_EXTRAIT CHOISI:_
=======
Ce constat peut d’emblée sembler contradictoire avec la parole d’Ibn ‘Atâ Allah : si la réalité initiatique effective du Maitre sincèrement recherché, trouvé et sous le régime duquel on s’est placé par un rattachement de sulûk, n’est pas à la hauteur de ses propres aspirations, comment en espérer profiter d’un irchâd ? Mais plutôt que de passer sous silence ce qui peut apparaître comme une déconvenue (si tant est que cette prise de conscience soit effectivement bien réelle), surtout si l’on véhicule soi-même l’idée que tout Maître (et le sien en particulier) est nécessairement parfait, Cheikh Mâ al-‘Aynayn traite ce point avec la sagesse de ceux à qui Allah a donné l’intelligence du temps dans lequel ils vivent ou dans lequel d’autres vivront après eux : il ne s’agit pas de magnifier exagérément, voire artificiellement, l’irchâd de son cheikh pour espérer en bénéficier ou bien, à l’inverse, de le rejeter totalement parce qu’on constate chez lui une insuffisance relative personnelle (si tant est que ce soit bien le cas, en tout état de cause et comme il est ici question), mais de comprendre comment l’irchâd recherché peut exister malgré tout et s’exprimer « à travers » celui que l’on a reconnu comme son Maître et dans le cadre de la relation régulière que l’on a instauré avec lui dans la Voie . Comme nous l’avons déjà exprimé ailleurs, la « loi du tout ou rien » (propre aux neurophysiologistes modernes) n’est pas justifiée en ce domaine mais plutôt une attitude à la fois plus fine, plus subtile et combien davantage exigeante qui consiste à maintenir et à renforcer la sincérité de son aspiration pour chercher une solution se situant « au-delà » du Cheikh concerné, tout en respectant le cadre formel habituel dans ses aspects fonctionnel et personnel.

On comprend bien ici l’importance doctrinale et « technique », pour le murîd,  d’orienter correctement son intention et son aspiration vers Allah, sans se limiter à la personne, voire à l’individualité (bachariyyah), de son Cheikh mais tout en maintenant malgré tout le adab intérieur et extérieur avec lui à l’intérieur du cadre de son lien initiatique de sulûk.
=======
_DONNÉES FOURNIES:_
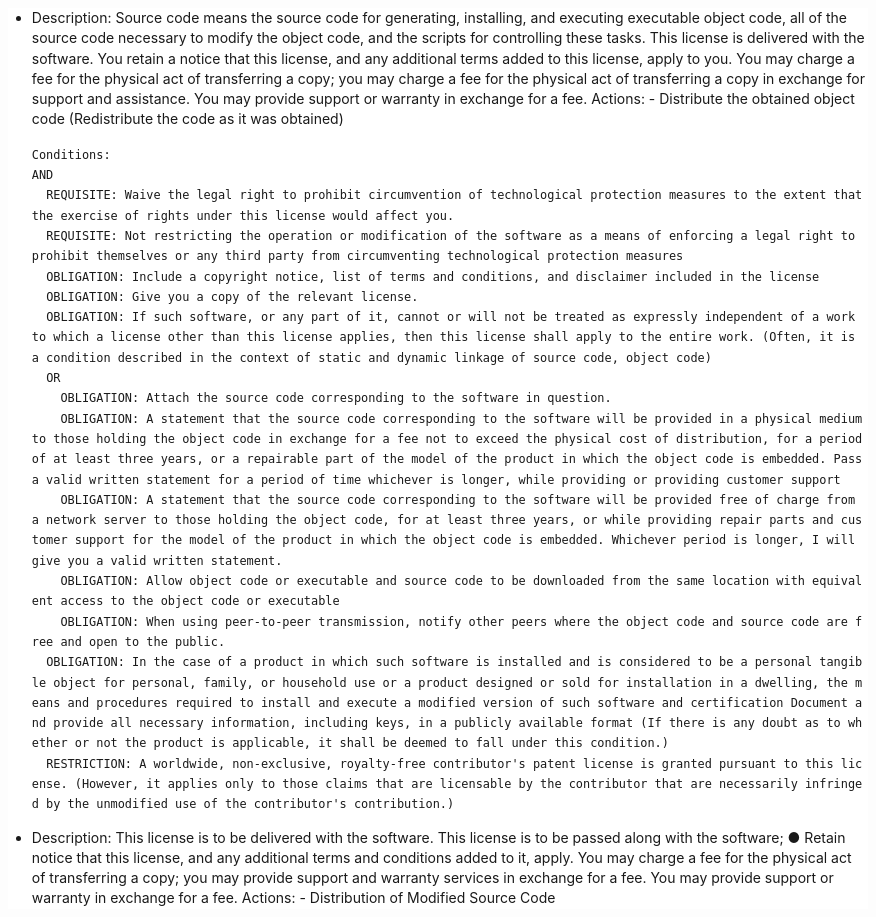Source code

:-   Description: Source code means the source code for generating, installing, and executing executable object code, all of the source code necessary to modify the object code, and the scripts for controlling these tasks. This license is delivered with the software. You retain a notice that this license, and any additional terms added to this license, apply to you. You may charge a fee for the physical act of transferring a copy; you may charge a fee for the physical act of transferring a copy in exchange for support and assistance. You may provide support or warranty in exchange for a fee.
        Actions:
        - Distribute the obtained object code (Redistribute the code as it was obtained)

        Conditions:
        AND
          REQUISITE: Waive the legal right to prohibit circumvention of technological protection measures to the extent that the exercise of rights under this license would affect you.
          REQUISITE: Not restricting the operation or modification of the software as a means of enforcing a legal right to prohibit themselves or any third party from circumventing technological protection measures
          OBLIGATION: Include a copyright notice, list of terms and conditions, and disclaimer included in the license
          OBLIGATION: Give you a copy of the relevant license.
          OBLIGATION: If such software, or any part of it, cannot or will not be treated as expressly independent of a work to which a license other than this license applies, then this license shall apply to the entire work. (Often, it is a condition described in the context of static and dynamic linkage of source code, object code)
          OR
            OBLIGATION: Attach the source code corresponding to the software in question.
            OBLIGATION: A statement that the source code corresponding to the software will be provided in a physical medium to those holding the object code in exchange for a fee not to exceed the physical cost of distribution, for a period of at least three years, or a repairable part of the model of the product in which the object code is embedded. Pass a valid written statement for a period of time whichever is longer, while providing or providing customer support
            OBLIGATION: A statement that the source code corresponding to the software will be provided free of charge from a network server to those holding the object code, for at least three years, or while providing repair parts and customer support for the model of the product in which the object code is embedded. Whichever period is longer, I will give you a valid written statement.
            OBLIGATION: Allow object code or executable and source code to be downloaded from the same location with equivalent access to the object code or executable
            OBLIGATION: When using peer-to-peer transmission, notify other peers where the object code and source code are free and open to the public.
          OBLIGATION: In the case of a product in which such software is installed and is considered to be a personal tangible object for personal, family, or household use or a product designed or sold for installation in a dwelling, the means and procedures required to install and execute a modified version of such software and certification Document and provide all necessary information, including keys, in a publicly available format (If there is any doubt as to whether or not the product is applicable, it shall be deemed to fall under this condition.)
          RESTRICTION: A worldwide, non-exclusive, royalty-free contributor's patent license is granted pursuant to this license. (However, it applies only to those claims that are licensable by the contributor that are necessarily infringed by the unmodified use of the contributor's contribution.)

-   Description: This license is to be delivered with the software. This license is to be passed along with the software; ● Retain notice that this license, and any additional terms and conditions added to it, apply. You may charge a fee for the physical act of transferring a copy; you may provide support and warranty services in exchange for a fee. You may provide support or warranty in exchange for a fee.
        Actions:
        - Distribution of Modified Source Code
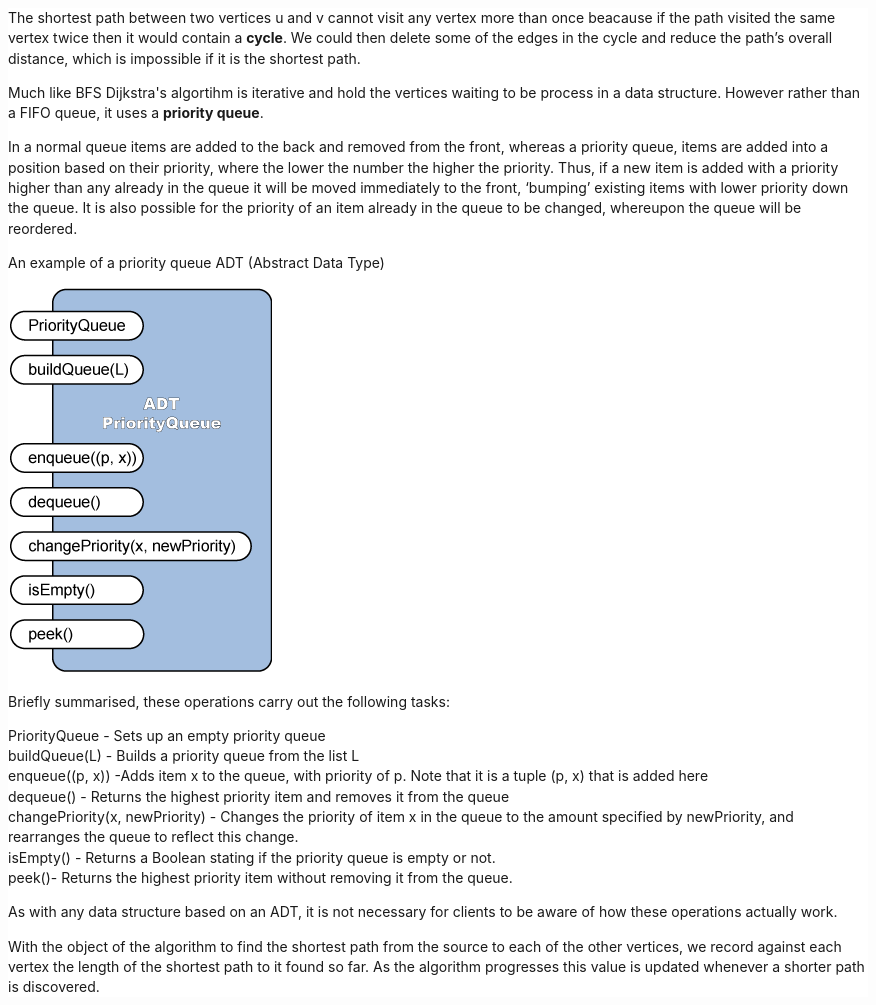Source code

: The shortest path between two vertices u and v cannot visit any vertex more than once beacause
if the path visited the same vertex twice then it would contain a **cycle**. We could then delete some of the edges in the cycle and reduce the path’s overall distance, which is impossible if it is the shortest path.

Much like BFS Dijkstra's algortihm is iterative and hold the vertices waiting to be process in a data structure. However rather than a FIFO queue, it uses a **priority queue**.

In a normal queue items are added to the back and removed from the front, whereas a priority queue, items are added into a position based on their priority, where the lower the number the higher the priority. Thus, if a new item is added with a priority higher than any already in the queue it will be moved immediately to the front, ‘bumping’ existing items with lower priority down the queue. It is also possible for the priority of an item already in the queue to be changed, whereupon the queue will be reordered.

An example of a priority queue ADT (Abstract Data Type)

![Priority Queue ADT](./images/PriorityQueueADT.png)

Briefly summarised, these operations carry out the following tasks:  

PriorityQueue - Sets up an empty priority queue  
buildQueue(L) - Builds a priority queue from the list L  
enqueue((p, x)) -Adds item x to the queue, with priority of p. Note that it is a tuple (p, x) that is added here  
dequeue() - Returns the highest priority item and removes it from the queue  
changePriority(x, newPriority) - Changes the priority of item x in the queue to the amount specified by newPriority, and rearranges the queue to reflect this change.  
isEmpty() - Returns a Boolean stating if the priority queue is empty or not.  
peek()- Returns the highest priority item without removing it from the queue.  

As with any data structure based on an ADT, it is not necessary for clients to be aware of how these operations actually work.

With the object of the algorithm to find the shortest path from the source to each of the other vertices, we record against each vertex the length of the shortest path to it found so far. As the algorithm progresses this value is updated whenever a shorter path is discovered.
=======
_À FAIRE:_
1 - Recopiez le passage de l'extrait choisi qui va de « On comprend bien » jusqu'à « initiatique de sulûk. » inclus.
2 - Dans les données fournies, mettez sous forme de liste JSON de chaînes les lignes qui vont de celle qui contient « Much like BFS » jusqu'à celle qui contient « In a normal » incluse. Faites une chaîne par ligne et laissez de côté les lignes vides.

_RÉSULTATS:_
1 -
On comprend bien ici l’importance doctrinale et « technique », pour le murîd,  d’orienter correctement son intention et son aspiration vers Allah, sans se limiter à la personne, voire à l’individualité (bachariyyah), de son Cheikh mais tout en maintenant malgré tout le adab intérieur et extérieur avec lui à l’intérieur du cadre de son lien initiatique de sulûk.

2 -
[
  "Much like BFS Dijkstra's algortihm is iterative and hold the vertices waiting to be process in a data structure. However rather than a FIFO queue, it uses a **priority queue**.",
  "In a normal queue items are added to the back and removed from the front, whereas a priority queue, items are added into a position based on their priority, where the lower the number the higher the priority. Thus, if a new item is added with a priority higher than any already in the queue it will be moved immediately to the front, ‘bumping’ existing items with lower priority down the queue. It is also possible for the priority of an item already in the queue to be changed, whereupon the queue will be reordered."
]